Trabalho para Mesa Redonda
Uma socialização do Islã em São Tomé e Príncipe?
Marina Berthet (UFF)
Resumo: De acordo com a proposta da Mesa, me propõe a apresentar uma reflexão inicial sobre a liderança afro muçulmana em São Tomé e Príncipe. Trata-se de uma liderança que se constituiu logo depois da independência e ao longo das últimas décadas. É notável que os líderes das duas principais comunidades muçulmanas do país se preocupem com a formação, discussão e acolhimento da comunidade muçulmana. Além disso parte da população não muçulmana é incluída nos programas e ações marcantes do cotidiano como distribuição de refeições durante o ramadã, intervenções de uma ONG, ajuda para construir casas. Procuro identificar e problematizar as formas de interações, os atributos acionados pelos líderes para estabelecer pontos de diálogo entre a população muçulmana, em devir muçulmana ou não muçulmana.

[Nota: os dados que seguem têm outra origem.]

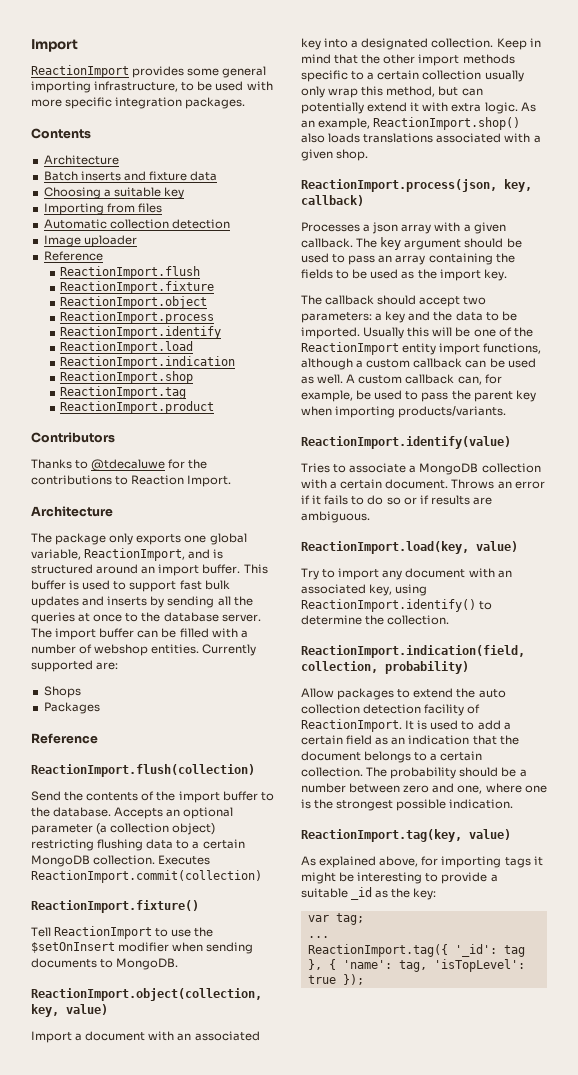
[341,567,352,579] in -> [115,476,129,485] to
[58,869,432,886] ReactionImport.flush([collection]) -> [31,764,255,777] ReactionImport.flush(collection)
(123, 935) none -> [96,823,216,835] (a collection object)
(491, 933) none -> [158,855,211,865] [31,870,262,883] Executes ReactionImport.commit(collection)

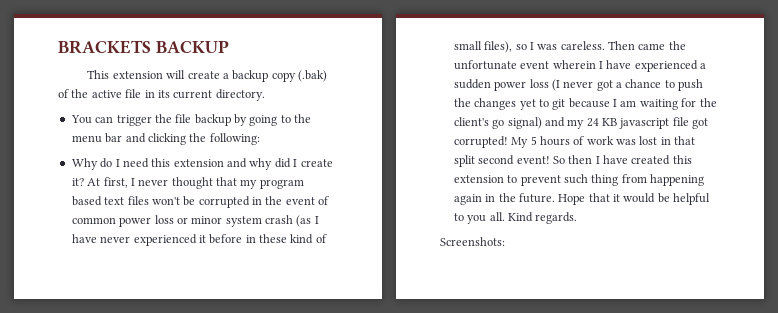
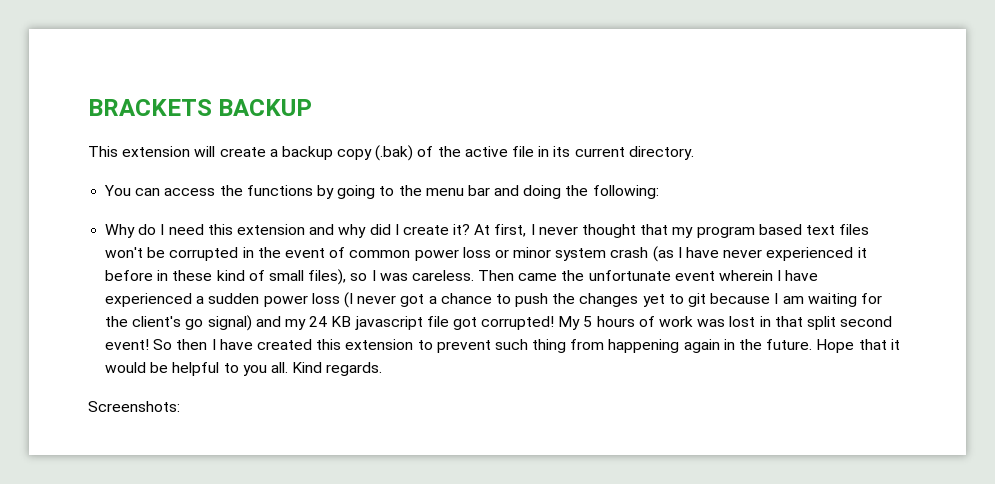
[116,114,231,126] trigger the file backup -> [164,185,313,196] access the functions
[147,133,186,145] clicking -> [523,185,562,199] doing

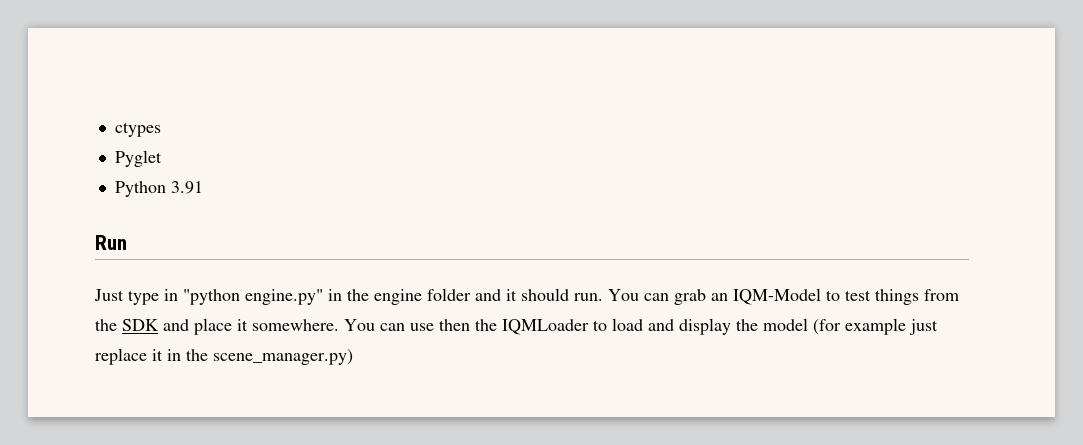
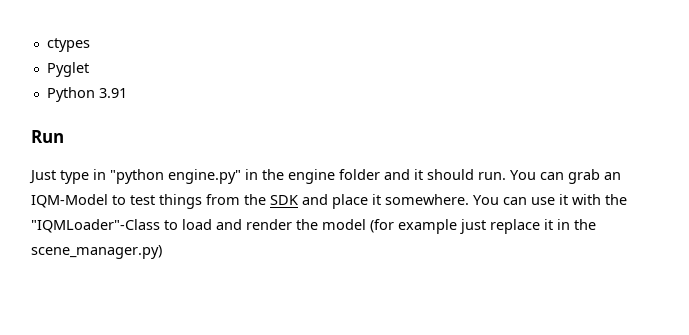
[439,319,589,335] then the IQMLoader -> [559,194,627,205] [31,219,160,233] it with the "IQMLoader"-Class
[679,318,731,335] display -> [246,219,292,230] render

A busca por uma legitimidade religiosa, social e política se faz gritante e é nuançada ao comparar as duas comunidades. Com base em uso de um vídeo realizado para acompanhar a liderança Ahmadiyya na ilha de São Tomé e Príncipe e entrevistas realizadas com o Imam sunita, procuro lançar mão de uma ballade etnográfica de experiências intersubjetivas afro-muçulmanas recentes, que se entrelaçam com várias pessoas, agentes sociais ou estatais.